- Selection -

━━━━━━━━━━━━━━━━━━━━

Aditya Gilra <[EMAIL PROTECTED]> wrote:
> Could you inform how long it is before lyx supports
> hindi/devanagari pages in unicode. I learn that
> unicode support is present but I couldn't see how
> in 1.1.6 . Do I need to get the development version
> for it.
It is unlikely to be supported unless someone with the knowledge
of the language/script join the development.
However, IMHO it is worthwhile to summarize possible problems to
deal with indic scripts, in order to prepare the design to accept
a patch for such kind of the support.
Correct me if I am wrong.
The main difficulty for handling indic/SE-Asian scripts lies in the
fact that each "character" as the users of those languages perceive
it consists of several Unicode characters. An added difficulty,
except for in Thai/Lao, arises because these Unicode characters which
comprise a "character(=grapheme)" are represented as a string in
the pronunciation order, which is completely irrevalent of the
depicting order. cf. Figure 2-3. of the Unicode Book version 3.
(In Thai and Lao, character strings are stored in the depicting
order, i.e., L to R. Hence it is possible to render these languages
on screen with the current version of LyX if properly metrized
fonts are installed, although kernings and ligatures are ignored.)
Now 3 areas in the user interface must be addressed:
-Rendering on Screen
This is a job of LyX. First, characters in graphemes must be
rearanged into the depicting order, and then kernings and ligatures
must be resolved. LyX already performs the character rearrangement
for R to L languages (Hebrew and Arabic). But I don't think it
is practical to develop such a mechanism for all languages by
ourselves. Rather, a library developed by someone else should
be used. Fortunately there already are 2 internationalized layout
engines, Pango and ICU. They both perform their tasks pretty well.
The problem here is that Pango is written in C and ICU is written
in the stone age C++ as Lars said.
-Rendering on Printer
This is a job of TeX. For Devanagari, there is a preprocessor
you can find at CTAN which rearranges character strings in TeX
source files so that the rest of the job can be handled just fine
by TeX compilers. Notice Thai is already supported in LyX.
Although Thai does not need rearrangement of characters in order
for the source files to be processed with TeX compiler, it requires
another kind of preprocessor which inserts indicaters at line
breakable points. So I bet Dekel's file format converter is
already powerful enough to call a preprocessor automatically
before running LaTeX.
-Editing
"Grapheme should behave as units in terms of mouse selection,
arrow key movement, backspacing and so on." (The Unicode Book
Ch.5 section 15) -- Well, in fact, for Thai/Lao, delete-forward
should treat one grapheme as a unit, while delete-backward
should treat one grapheme as a composite of multiple (Unicode)
characters and delete them one by one. --
The mechanism does not yet exist in LyX and we must consider
how to implement it.
A similar situation exists in the current CJK patch where text
data are stored internally as variable length multibyte strings
rather than wide character strings. See
http://www.mail-archive.com/lyx-devel@lists.lyx.org/msg19155.html
and my reply
http://www.mail-archive.com/lyx-devel@lists.lyx.org/msg19183.html
The Unicode Book online is at
http://www.unicode.org/unicode/uni2book/u2.html
Regards,
SMiyata

━━━━━━━━━━━━━━━━━━━━

- Information supplied -
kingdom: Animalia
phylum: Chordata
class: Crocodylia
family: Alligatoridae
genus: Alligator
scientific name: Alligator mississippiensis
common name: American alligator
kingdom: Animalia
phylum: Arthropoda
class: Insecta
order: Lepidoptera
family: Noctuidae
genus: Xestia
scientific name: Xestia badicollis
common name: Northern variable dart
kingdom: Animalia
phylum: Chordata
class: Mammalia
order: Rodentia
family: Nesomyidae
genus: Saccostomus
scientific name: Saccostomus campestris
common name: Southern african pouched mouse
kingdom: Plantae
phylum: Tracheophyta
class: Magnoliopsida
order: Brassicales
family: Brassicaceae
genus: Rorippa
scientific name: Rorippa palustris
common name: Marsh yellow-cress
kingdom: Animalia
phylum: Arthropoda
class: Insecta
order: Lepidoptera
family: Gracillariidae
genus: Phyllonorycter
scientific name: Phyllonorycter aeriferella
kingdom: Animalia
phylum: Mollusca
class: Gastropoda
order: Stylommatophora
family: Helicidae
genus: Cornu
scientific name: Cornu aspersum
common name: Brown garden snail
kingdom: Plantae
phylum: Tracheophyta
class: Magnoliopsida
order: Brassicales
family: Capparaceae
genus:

━━━━━━━━━━━━━━━━━━━━

- To-do list -
1) Print the post about Indic scripts, beginning at "The problem here" and stopping after "before running LaTeX.".
2) List the areas of the user interface that the post about Indic scripts says must be addressed.
3) Which two internationalized layout engines does the post about Indic scripts name?

- Responses for each task -
1)
The problem here is that Pango is written in C and ICU is written
in the stone age C++ as Lars said.
-Rendering on Printer
This is a job of TeX. For Devanagari, there is a preprocessor
you can find at CTAN which rearranges character strings in TeX
source files so that the rest of the job can be handled just fine
by TeX compilers. Notice Thai is already supported in LyX.
Although Thai does not need rearrangement of characters in order
for the source files to be processed with TeX compiler, it requires
another kind of preprocessor which inserts indicaters at line
breakable points. So I bet Dekel's file format converter is
already powerful enough to call a preprocessor automatically
before running LaTeX.

2)
Rendering on Screen
Rendering on Printer
Editing

3) Pango and ICU.